- [Chart analysis data]:
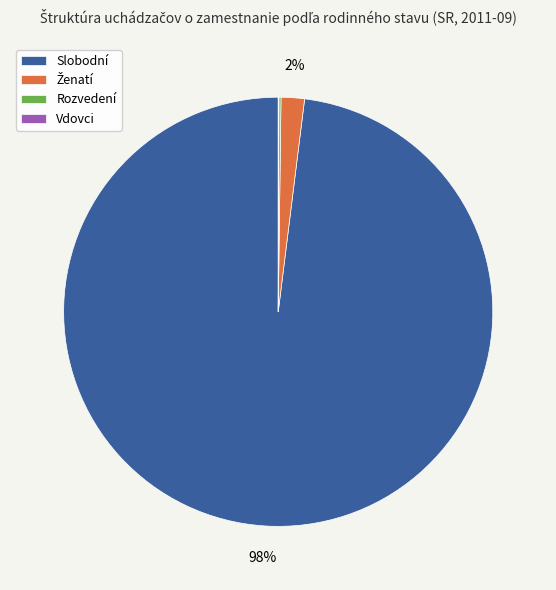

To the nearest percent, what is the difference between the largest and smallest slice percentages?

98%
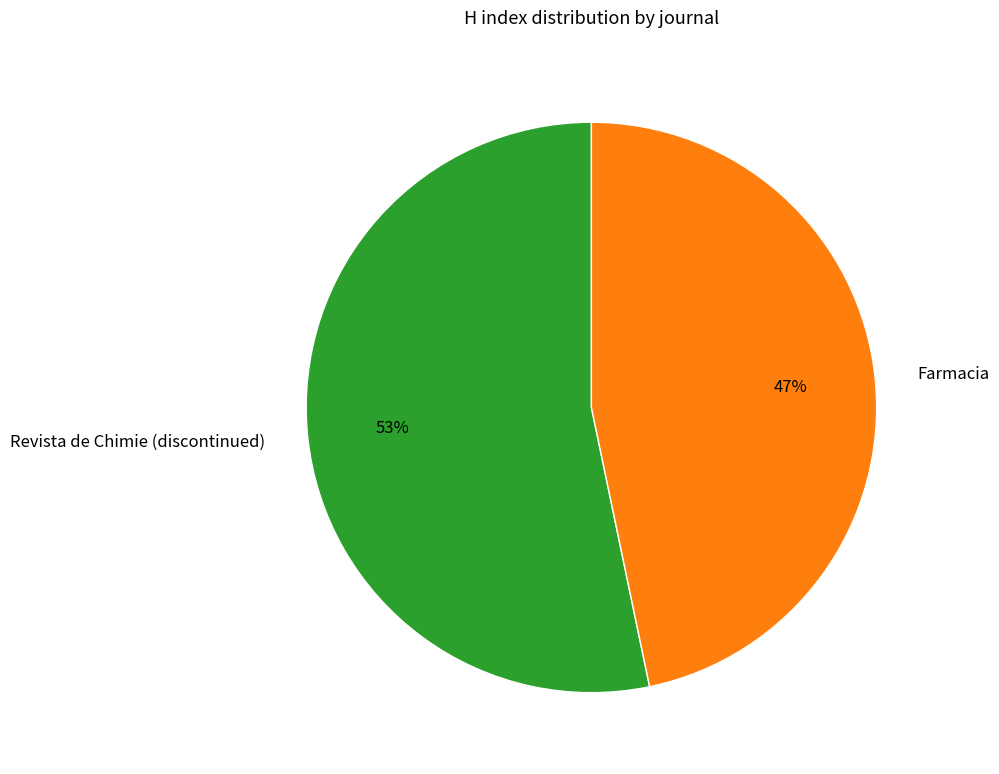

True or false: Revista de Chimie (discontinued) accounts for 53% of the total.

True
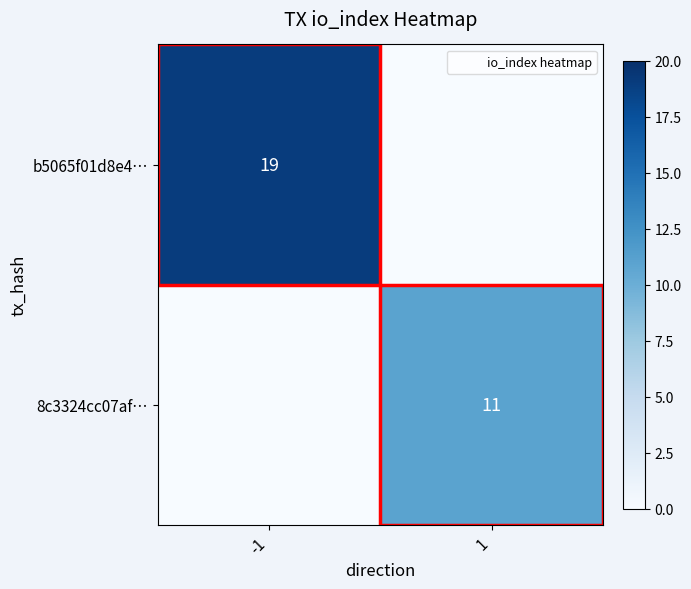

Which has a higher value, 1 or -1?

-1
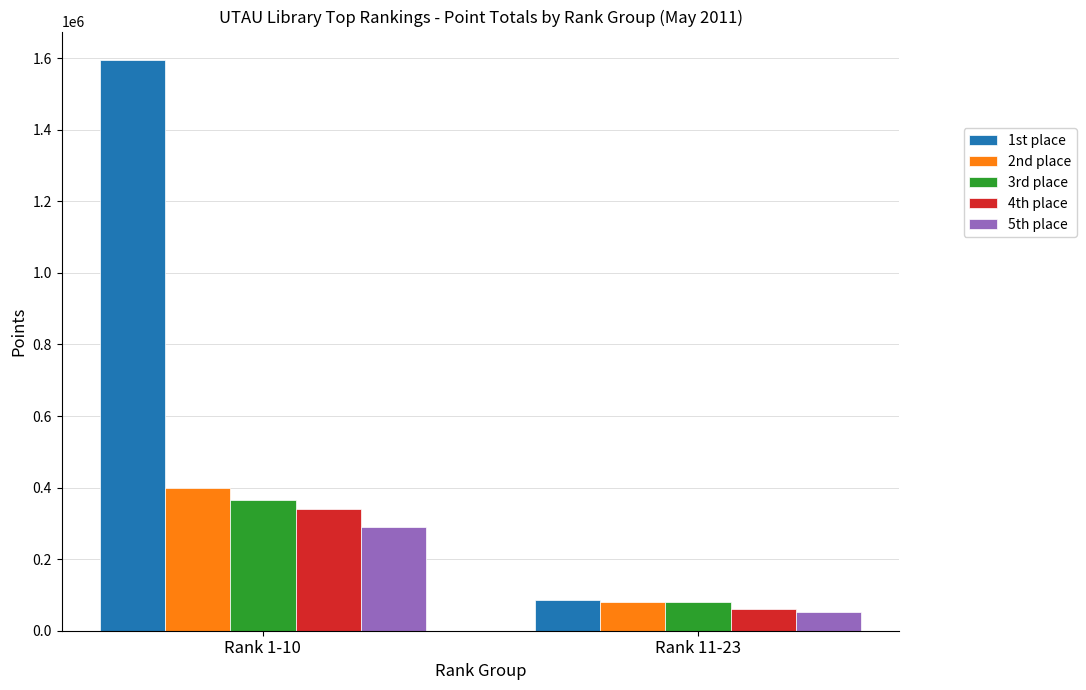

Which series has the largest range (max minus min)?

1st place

- [TASK STATEMENT]: Retype all of the material above line for line, leaving out the pictures.

- [OUTPUT BELOW]:
To the nearest percent, what is the difference between the largest and smallest slice percentages?

98%

True or false: Revista de Chimie (discontinued) accounts for 53% of the total.

True

Which has a higher value, 1 or -1?

-1

Which series has the largest range (max minus min)?

1st place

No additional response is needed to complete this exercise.